Elle peut résister en-dehors de l'eau plusieurs heures, bien
qu'on puisse la trouver jusqu'à 30-40 m de profondeur. Chaque
segment de H. opuntia mesure 12-20 mm, rarement l'algue dépasse
20 cm en hauteur. Normalement, cette algue est recouverte par un
grand nombre d'organismes épiphytes (Aufwuchs). La plupart des
exemplaires nous parviennent occasionnellement sur les pierres
vivantes ou pièces d'invertébrés sessiles (Madrépores,
Zoanthidés, Alcyionnaires), cependant on les importe
spécialement de temps en temps. Leur thalle se décolore
fortement en l'absence de lumière, c'est pourquoi les
exemplaires qui viennent d'être importés ont généralement une
coloration blanchâtre, qui changera rapidement au vert sous un
bon éclairage. Il n'y aucun problème de cohabitation avec les
invertébrés.
Les algues-éventails du genre Avrainvillea sont susceptibles
d'atteindre 30 cm de hauteur. Le thalle se développe sur un
" sabot " calcaire enfoncé dans le sable.
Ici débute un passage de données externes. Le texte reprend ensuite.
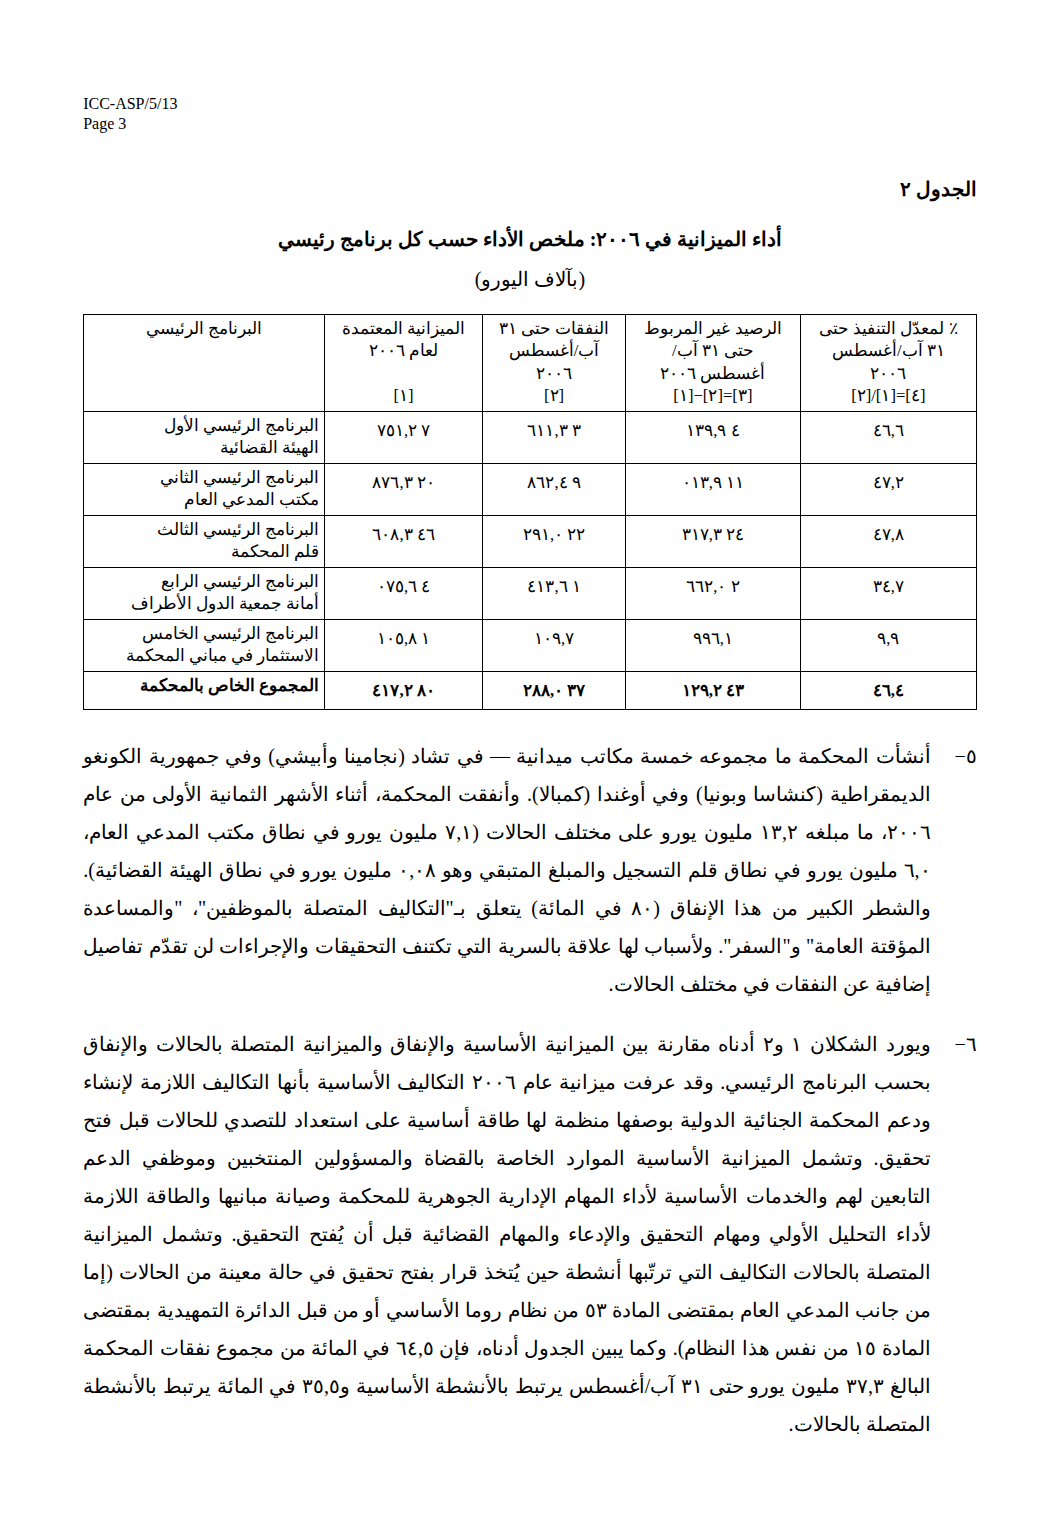ICC-ASP/5/13
Page 3
الجدول ٢
أداء الميزانية في ٢٠٠٦: ملخص الأداء حسب كل برنامج رئيسي
(بآلاف اليورو)
| ٪ لمعدّل التنفيذ حتى ٣١ آب/أغسطس ٢٠٠٦ [٤]=[١]/[٢] | الرصيد غير المربوط حتى ٣١ آب/ أغسطس ٢٠٠٦ [٣]=[٢]−[١] | النفقات حتى ٣١ آب/أغسطس ٢٠٠٦ [٢] | الميزانية المعتمدة لعام ٢٠٠٦ [١] | البرنامج الرئيسي |
| --- | --- | --- | --- | --- |
| ٤٦,٦ | ٤ ١٣٩,٩ | ٣ ٦١١,٣ | ٧ ٧٥١,٢ | البرنامج الرئيسي الأول الهيئة القضائية |
| ٤٧,٢ | ١١ ٠١٣,٩ | ٩ ٨٦٢,٤ | ٢٠ ٨٧٦,٣ | البرنامج الرئيسي الثاني مكتب المدعي العام |
| ٤٧,٨ | ٢٤ ٣١٧,٣ | ٢٢ ٢٩١,٠ | ٤٦ ٦٠٨,٣ | البرنامج الرئيسي الثالث قلم المحكمة |
| ٣٤,٧ | ٢ ٦٦٢,٠ | ١ ٤١٣,٦ | ٤ ٠٧٥,٦ | البرنامج الرئيسي الرابع أمانة جمعية الدول الأطراف |
| ٩,٩ | ٩٩٦,١ | ١٠٩,٧ | ١ ١٠٥,٨ | البرنامج الرئيسي الخامس الاستثمار في مباني المحكمة |
| ٤٦,٤ | ٤٣ ١٢٩,٢ | ٣٧ ٢٨٨,٠ | ٨٠ ٤١٧,٢ | المجموع الخاص بالمحكمة |
٥−
أنشأت المحكمة ما مجموعه خمسة مكاتب ميدانية — في تشاد (نجامينا وأبيشي) وفي جمهورية الكونغو الديمقراطية (كنشاسا وبونيا) وفي أوغندا (كمبالا). وأنفقت المحكمة، أثناء الأشهر الثمانية الأولى من عام ٢٠٠٦، ما مبلغه ١٣,٢ مليون يورو على مختلف الحالات (٧,١ مليون يورو في نطاق مكتب المدعي العام، ٦,٠ مليون يورو في نطاق قلم التسجيل والمبلغ المتبقي وهو ٠,٠٨ مليون يورو في نطاق الهيئة القضائية). والشطر الكبير من هذا الإنفاق (٨٠ في المائة) يتعلق بـ"التكاليف المتصلة بالموظفين"، "والمساعدة المؤقتة العامة" و"السفر". ولأسباب لها علاقة بالسرية التي تكتنف التحقيقات والإجراءات لن تقدّم تفاصيل إضافية عن النفقات في مختلف الحالات.
٦−
ويورد الشكلان ١ و٢ أدناه مقارنة بين الميزانية الأساسية والإنفاق والميزانية المتصلة بالحالات والإنفاق بحسب البرنامج الرئيسي. وقد عرفت ميزانية عام ٢٠٠٦ التكاليف الأساسية بأنها التكاليف اللازمة لإنشاء ودعم المحكمة الجنائية الدولية بوصفها منظمة لها طاقة أساسية على استعداد للتصدي للحالات قبل فتح تحقيق. وتشمل الميزانية الأساسية الموارد الخاصة بالقضاة والمسؤولين المنتخبين وموظفي الدعم التابعين لهم والخدمات الأساسية لأداء المهام الإدارية الجوهرية للمحكمة وصيانة مبانيها والطاقة اللازمة لأداء التحليل الأولي ومهام التحقيق والإدعاء والمهام القضائية قبل أن يُفتح التحقيق. وتشمل الميزانية المتصلة بالحالات التكاليف التي ترتّبها أنشطة حين يُتخذ قرار بفتح تحقيق في حالة معينة من الحالات (إما من جانب المدعي العام بمقتضى المادة ٥٣ من نظام روما الأساسي أو من قبل الدائرة التمهيدية بمقتضى المادة ١٥ من نفس هذا النظام). وكما يبين الجدول أدناه، فإن ٦٤,٥ في المائة من مجموع نفقات المحكمة البالغ ٣٧,٣ مليون يورو حتى ٣١ آب/أغسطس يرتبط بالأنشطة الأساسية و٣٥,٥ في المائة يرتبط بالأنشطة المتصلة بالحالات.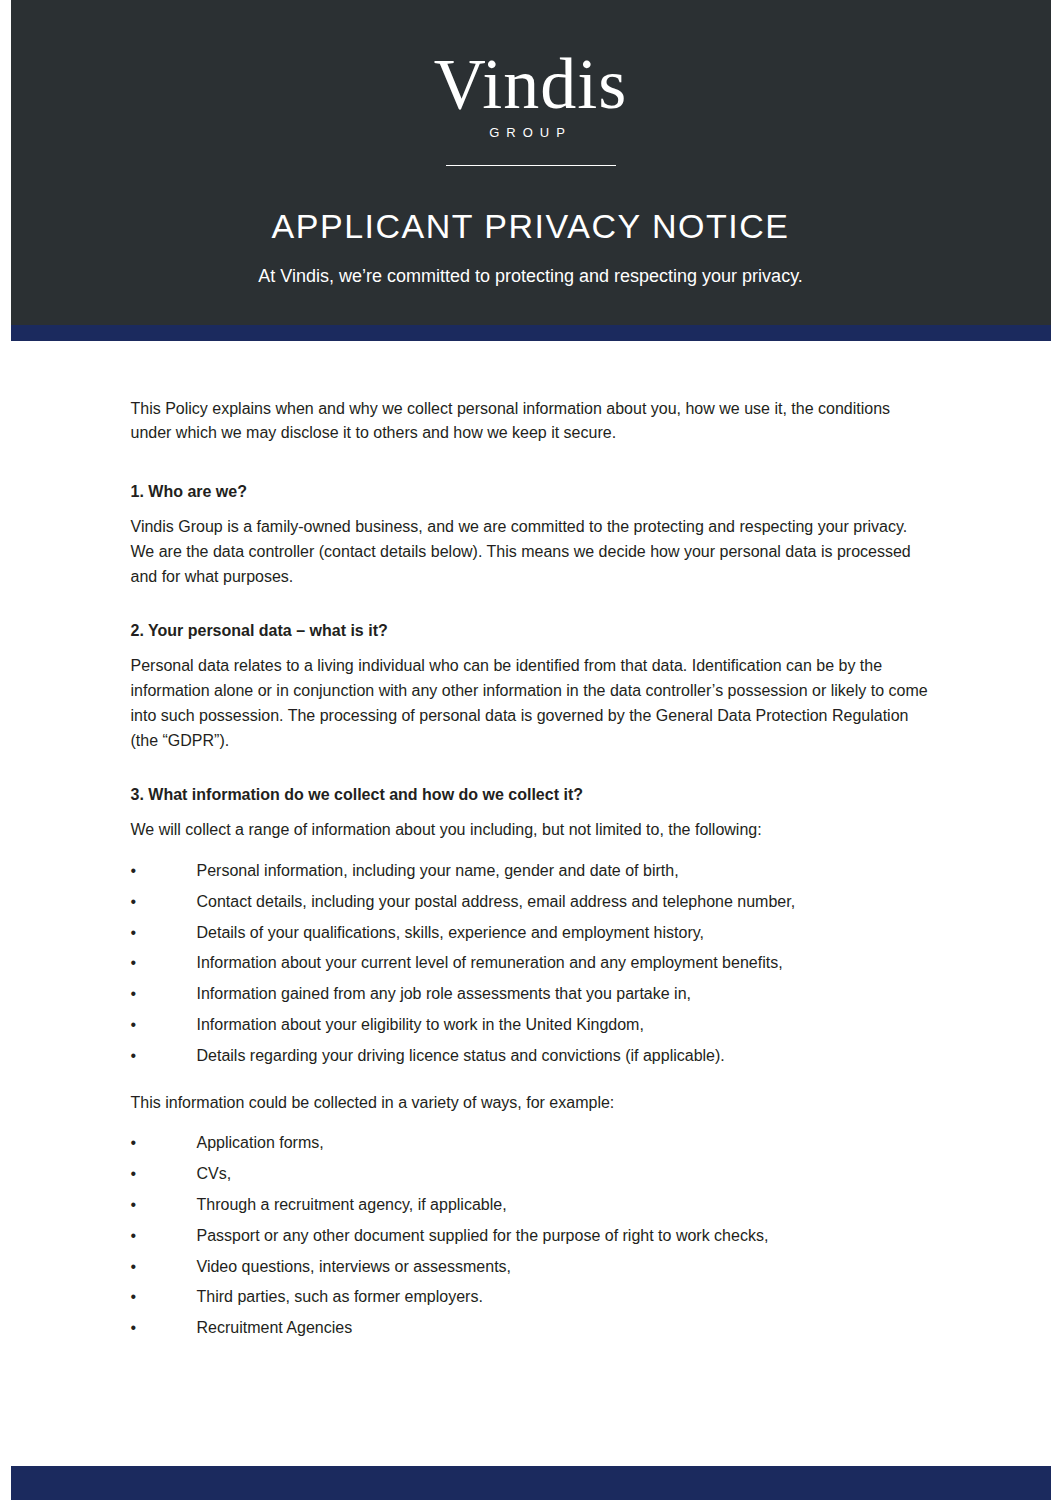VindisGroup
Applicant Privacy Notice
At Vindis, we’re committed to protecting and respecting your privacy.
This Policy explains when and why we collect personal information about you, how we use it, the conditions under which we may disclose it to others and how we keep it secure.
1. Who are we?
Vindis Group is a family-owned business, and we are committed to the protecting and respecting your privacy. We are the data controller (contact details below). This means we decide how your personal data is processed and for what purposes.
2. Your personal data – what is it?
Personal data relates to a living individual who can be identified from that data. Identification can be by the information alone or in conjunction with any other information in the data controller’s possession or likely to come into such possession. The processing of personal data is governed by the General Data Protection Regulation (the “GDPR”).
3. What information do we collect and how do we collect it?
We will collect a range of information about you including, but not limited to, the following:
Personal information, including your name, gender and date of birth,
Contact details, including your postal address, email address and telephone number,
Details of your qualifications, skills, experience and employment history,
Information about your current level of remuneration and any employment benefits,
Information gained from any job role assessments that you partake in,
Information about your eligibility to work in the United Kingdom,
Details regarding your driving licence status and convictions (if applicable).
This information could be collected in a variety of ways, for example:
Application forms,
CVs,
Through a recruitment agency, if applicable,
Passport or any other document supplied for the purpose of right to work checks,
Video questions, interviews or assessments,
Third parties, such as former employers.
Recruitment Agencies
Les algues-éventails colonisent les récifs et les fonds
sablonneux des lagons. On ne les trouve que très rarement en
zone de marée, elles sont plus fréquentes en-dessous de 10 m de
profondeur (jusqu'à 50 m).
Elles demandent un fort brassage de l'eau et un éclairage assez
faible (les tubes bleus s'avèrent indispensables) vis-à-vis des
autres algues.
Je voudrais présenter une algue bizarre que j'ai importée
récemment des Caraïbes. Il s'agit de l'algue-blaireau,
Penicillus capitatus, une petite algue ne dépassent guère 15 cm
en hauteur. Aussi bien que Avrainvillea, elle est pourvue d'un
sabot calcaire ovale, enfoncé dans les fonds sablonneux
colonisés par cette algue. On peut la trouver jusqu'à 40 m de
profondeur.
A mon avis, cette espèce est très recommandée pour tous les
aquariums, à condition que l'on dispose d'un fond de sable
corallien assez épais (5 cm minimum). Dans mon aquarium
d'invertébrés, sous un éclairage à base de tubes fluorescents
(voir composition en début d'article), j'ai observé une
croissance des frondaisons de quelques 5 mm par mois. P.
capitatus est un hôte idéal pour tout aquarium d'invertébrés,
s'agissant d'une algue très peu sélective vis-à-vis des
phosphates et nitrates, en outre sa prolifération est en
parfaite harmonie avec les exigences de développement des
espèces sessiles. La meilleure solution consiste à cultiver
cette algue par groupes, dans les espaces antérieurs libres de
sable corallien qui sont surplombés par les roches et les
coraux: un groupe d'algues-blaireau forme une
" prairie " fort attrayante!
Finalement, je vais terminer avec le genre
Codium, répandu dans presque toutes les mers y compris en
Méditerannée et dans I'Atlantique européen. Des exemplaires
ramifiés ou en forme de boule nous parviennent de temps en temps
surtout de Singapour.
Ce sont des algues assez coriaces, pouvant s'avérer indigestes
même pour les poissons végétariens. Leur croissance étant
très lente, elles ont pourtant une longue vie en aquarium et
sont tout à fait recommandées pour les bacs d'invertébrés. I1
faut éviter de les placer sous un éclairage intense, car elles
seront facilement envahies par les algues filamenteuses.